- Your objective -
Transcribe the listing below in full, exactly, with no images.

- The input -
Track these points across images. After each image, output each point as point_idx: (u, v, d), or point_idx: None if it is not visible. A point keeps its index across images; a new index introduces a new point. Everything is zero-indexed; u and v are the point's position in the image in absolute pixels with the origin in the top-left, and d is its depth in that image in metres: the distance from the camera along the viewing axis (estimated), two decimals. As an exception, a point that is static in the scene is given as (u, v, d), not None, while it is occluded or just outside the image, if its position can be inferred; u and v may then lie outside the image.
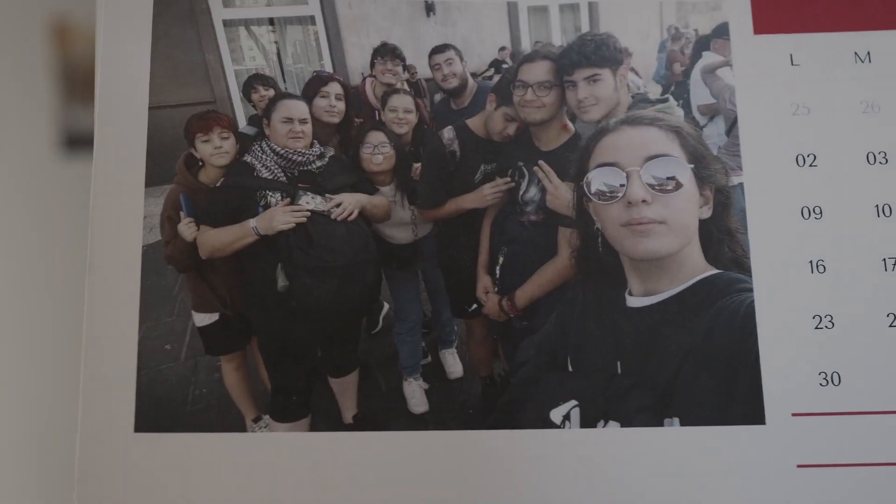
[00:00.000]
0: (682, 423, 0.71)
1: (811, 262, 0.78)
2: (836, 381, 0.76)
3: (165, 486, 0.76)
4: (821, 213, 0.79)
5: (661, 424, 0.72)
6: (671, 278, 0.71)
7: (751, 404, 0.73)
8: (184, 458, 0.77)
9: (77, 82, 1.01)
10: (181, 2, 0.89)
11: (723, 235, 0.74)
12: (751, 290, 0.71)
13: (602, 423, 0.74)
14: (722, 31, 0.86)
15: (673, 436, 0.73)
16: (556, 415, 0.75)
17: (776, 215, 0.79)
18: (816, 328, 0.77)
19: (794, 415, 0.75)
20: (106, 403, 0.76)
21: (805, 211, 0.79)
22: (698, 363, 0.68)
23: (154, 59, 0.84)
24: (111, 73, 0.83)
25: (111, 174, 0.80)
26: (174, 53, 0.91)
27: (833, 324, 0.77)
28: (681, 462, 0.74)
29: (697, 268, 0.71)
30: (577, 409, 0.75)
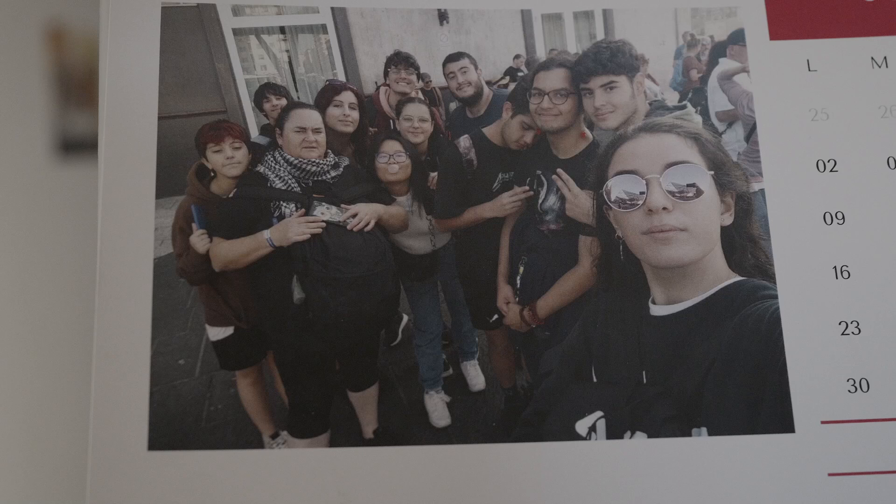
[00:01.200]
0: (710, 433, 0.70)
1: (835, 267, 0.78)
2: (864, 388, 0.75)
3: (182, 505, 0.75)
4: (843, 218, 0.79)
5: (689, 434, 0.70)
6: (694, 286, 0.70)
7: (779, 413, 0.72)
8: (199, 476, 0.75)
9: (73, 87, 1.00)
10: (189, 10, 0.88)
11: (745, 242, 0.73)
12: (775, 296, 0.69)
13: (629, 434, 0.73)
14: (738, 38, 0.86)
15: (701, 446, 0.73)
16: (582, 426, 0.74)
17: (798, 221, 0.79)
18: (843, 334, 0.76)
19: (823, 422, 0.74)
20: (118, 421, 0.75)
21: (827, 216, 0.79)
22: (724, 372, 0.67)
23: (162, 69, 0.83)
24: (117, 82, 0.81)
25: (120, 185, 0.79)
26: (183, 62, 0.90)
27: (859, 329, 0.76)
28: (710, 473, 0.73)
29: (721, 275, 0.70)
30: (603, 421, 0.74)
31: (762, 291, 0.69)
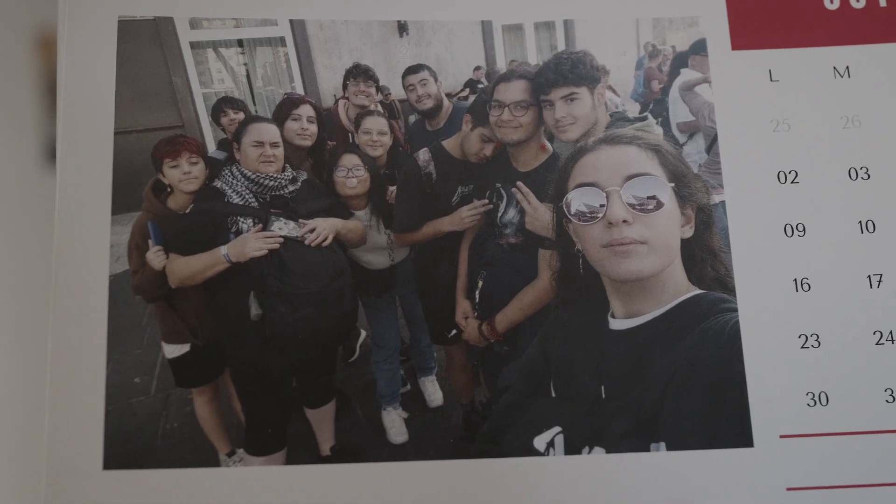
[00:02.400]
0: (669, 448, 0.69)
1: (795, 279, 0.77)
2: (823, 402, 0.74)
3: (136, 525, 0.74)
4: (804, 230, 0.78)
5: (648, 449, 0.70)
6: (654, 299, 0.69)
7: (738, 427, 0.72)
8: (155, 495, 0.74)
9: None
10: (146, 23, 0.87)
11: (705, 255, 0.73)
12: (735, 309, 0.69)
13: (587, 449, 0.72)
14: (700, 48, 0.85)
15: (659, 461, 0.72)
16: (540, 442, 0.73)
17: (759, 233, 0.78)
18: (803, 348, 0.75)
19: (782, 437, 0.73)
20: (73, 439, 0.73)
21: (788, 228, 0.78)
22: (684, 386, 0.66)
23: (119, 82, 0.82)
24: (74, 95, 0.80)
25: (76, 201, 0.78)
26: (140, 76, 0.89)
27: (819, 343, 0.76)
28: (668, 488, 0.73)
29: (680, 288, 0.70)
30: (562, 436, 0.73)
31: (722, 304, 0.69)
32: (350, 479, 0.75)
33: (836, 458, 0.73)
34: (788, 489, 0.72)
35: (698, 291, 0.70)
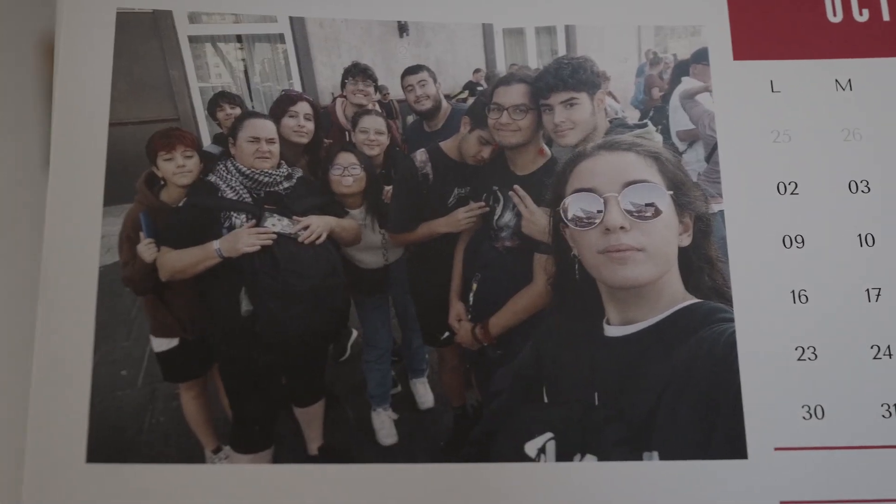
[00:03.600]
0: (662, 458, 0.69)
1: (793, 291, 0.77)
2: (819, 415, 0.74)
3: (119, 520, 0.73)
4: (802, 241, 0.78)
5: (640, 458, 0.69)
6: (650, 307, 0.69)
7: (732, 438, 0.71)
8: (138, 490, 0.73)
9: None
10: (145, 16, 0.86)
11: (703, 264, 0.72)
12: (732, 319, 0.68)
13: (579, 456, 0.71)
14: (701, 57, 0.85)
15: (652, 470, 0.71)
16: (531, 447, 0.72)
17: (757, 244, 0.78)
18: (799, 360, 0.75)
19: (777, 449, 0.73)
20: (56, 431, 0.72)
21: (787, 240, 0.78)
22: (678, 395, 0.66)
23: (115, 74, 0.81)
24: (70, 87, 0.79)
25: (68, 192, 0.77)
26: (136, 69, 0.88)
27: (816, 355, 0.75)
28: (660, 497, 0.72)
29: (677, 297, 0.69)
30: (553, 442, 0.72)
31: (718, 314, 0.68)
32: (337, 480, 0.74)
33: (831, 472, 0.72)
34: (782, 502, 0.72)
35: (695, 300, 0.69)
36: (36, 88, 0.96)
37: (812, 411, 0.74)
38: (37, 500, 0.71)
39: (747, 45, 0.83)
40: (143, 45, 0.88)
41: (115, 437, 0.80)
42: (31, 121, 0.95)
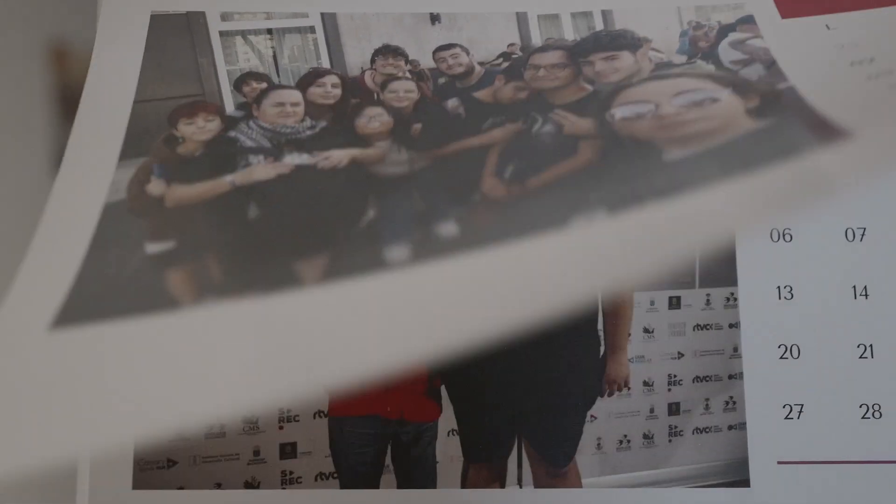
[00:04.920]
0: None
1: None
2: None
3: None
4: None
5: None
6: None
7: None
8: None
9: (75, 105, 0.97)
10: (178, 17, 0.88)
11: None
12: None
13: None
14: (747, 21, 0.83)
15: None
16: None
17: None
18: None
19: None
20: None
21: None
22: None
23: (145, 66, 0.81)
24: (100, 78, 0.81)
25: (85, 148, 0.77)
26: (165, 58, 0.87)
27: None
28: None
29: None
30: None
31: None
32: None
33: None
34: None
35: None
36: (44, 94, 0.96)
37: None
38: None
39: (793, 4, 0.81)
40: (175, 39, 0.88)
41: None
42: (39, 126, 0.95)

- Task answer -
Track these points across images. After each image, output each point as point_idx: (u, v, d), or point_idx: None if it is not visible. A point keeps its index across images; a new index introduces a new point. Everything is zero-indexed; u and v are the point's position in the image in absolute pixels with the origin in the top-left, and d is its depth in that image in metres: the distance from the camera along the viewing axis (estimated), two decimals. As an exception, a point that is static in the scene is given as (u, v, d), not None, while it is occluded or just outside the image, if its position can be inferred; u and v may then lie outside the image.
[00:00.000]
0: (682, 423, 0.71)
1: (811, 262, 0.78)
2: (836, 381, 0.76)
3: (165, 486, 0.76)
4: (821, 213, 0.79)
5: (661, 424, 0.72)
6: (671, 278, 0.71)
7: (751, 404, 0.73)
8: (184, 458, 0.77)
9: (77, 82, 1.01)
10: (181, 2, 0.89)
11: (723, 235, 0.74)
12: (751, 290, 0.71)
13: (602, 423, 0.74)
14: (722, 31, 0.86)
15: (673, 436, 0.73)
16: (556, 415, 0.75)
17: (776, 215, 0.79)
18: (816, 328, 0.77)
19: (794, 415, 0.75)
20: (106, 403, 0.76)
21: (805, 211, 0.79)
22: (698, 363, 0.68)
23: (154, 59, 0.84)
24: (111, 73, 0.83)
25: (111, 174, 0.80)
26: (174, 53, 0.91)
27: (833, 324, 0.77)
28: (681, 462, 0.74)
29: (697, 268, 0.71)
30: (577, 409, 0.75)
[00:01.200]
0: (710, 433, 0.70)
1: (835, 267, 0.78)
2: (864, 388, 0.75)
3: (182, 505, 0.75)
4: (843, 218, 0.79)
5: (689, 434, 0.70)
6: (694, 286, 0.70)
7: (779, 413, 0.72)
8: (199, 476, 0.75)
9: (73, 87, 1.00)
10: (189, 10, 0.88)
11: (745, 242, 0.73)
12: (775, 296, 0.69)
13: (629, 434, 0.73)
14: (738, 38, 0.86)
15: (701, 446, 0.73)
16: (582, 426, 0.74)
17: (798, 221, 0.79)
18: (843, 334, 0.76)
19: (823, 422, 0.74)
20: (118, 421, 0.75)
21: (827, 216, 0.79)
22: (724, 372, 0.67)
23: (162, 69, 0.83)
24: (117, 82, 0.81)
25: (120, 185, 0.79)
26: (183, 62, 0.90)
27: (859, 329, 0.76)
28: (710, 473, 0.73)
29: (721, 275, 0.70)
30: (603, 421, 0.74)
31: (762, 291, 0.69)
[00:02.400]
0: (669, 448, 0.69)
1: (795, 279, 0.77)
2: (823, 402, 0.74)
3: (136, 525, 0.74)
4: (804, 230, 0.78)
5: (648, 449, 0.70)
6: (654, 299, 0.69)
7: (738, 427, 0.72)
8: (155, 495, 0.74)
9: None
10: (146, 23, 0.87)
11: (705, 255, 0.73)
12: (735, 309, 0.69)
13: (587, 449, 0.72)
14: (700, 48, 0.85)
15: (659, 461, 0.72)
16: (540, 442, 0.73)
17: (759, 233, 0.78)
18: (803, 348, 0.75)
19: (782, 437, 0.73)
20: (73, 439, 0.73)
21: (788, 228, 0.78)
22: (684, 386, 0.66)
23: (119, 82, 0.82)
24: (74, 95, 0.80)
25: (76, 201, 0.78)
26: (140, 76, 0.89)
27: (819, 343, 0.76)
28: (668, 488, 0.73)
29: (680, 288, 0.70)
30: (562, 436, 0.73)
31: (722, 304, 0.69)
32: (350, 479, 0.75)
33: (836, 458, 0.73)
34: (788, 489, 0.72)
35: (698, 291, 0.70)
[00:03.600]
0: (662, 458, 0.69)
1: (793, 291, 0.77)
2: (819, 415, 0.74)
3: (119, 520, 0.73)
4: (802, 241, 0.78)
5: (640, 458, 0.69)
6: (650, 307, 0.69)
7: (732, 438, 0.71)
8: (138, 490, 0.73)
9: None
10: (145, 16, 0.86)
11: (703, 264, 0.72)
12: (732, 319, 0.68)
13: (579, 456, 0.71)
14: (701, 57, 0.85)
15: (652, 470, 0.71)
16: (531, 447, 0.72)
17: (757, 244, 0.78)
18: (799, 360, 0.75)
19: (777, 449, 0.73)
20: (56, 431, 0.72)
21: (787, 240, 0.78)
22: (678, 395, 0.66)
23: (115, 74, 0.81)
24: (70, 87, 0.79)
25: (68, 192, 0.77)
26: (136, 69, 0.88)
27: (816, 355, 0.75)
28: (660, 497, 0.72)
29: (677, 297, 0.69)
30: (553, 442, 0.72)
31: (718, 314, 0.68)
32: (337, 480, 0.74)
33: (831, 472, 0.72)
34: (782, 502, 0.72)
35: (695, 300, 0.69)
36: (36, 88, 0.96)
37: (812, 411, 0.74)
38: (37, 500, 0.71)
39: (747, 45, 0.83)
40: (143, 45, 0.88)
41: (115, 437, 0.80)
42: (31, 121, 0.95)
[00:04.920]
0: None
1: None
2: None
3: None
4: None
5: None
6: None
7: None
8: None
9: (75, 105, 0.97)
10: (178, 17, 0.88)
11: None
12: None
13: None
14: (747, 21, 0.83)
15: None
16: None
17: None
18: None
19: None
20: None
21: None
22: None
23: (145, 66, 0.81)
24: (100, 78, 0.81)
25: (85, 148, 0.77)
26: (165, 58, 0.87)
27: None
28: None
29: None
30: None
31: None
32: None
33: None
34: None
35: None
36: (44, 94, 0.96)
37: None
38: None
39: (793, 4, 0.81)
40: (175, 39, 0.88)
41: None
42: (39, 126, 0.95)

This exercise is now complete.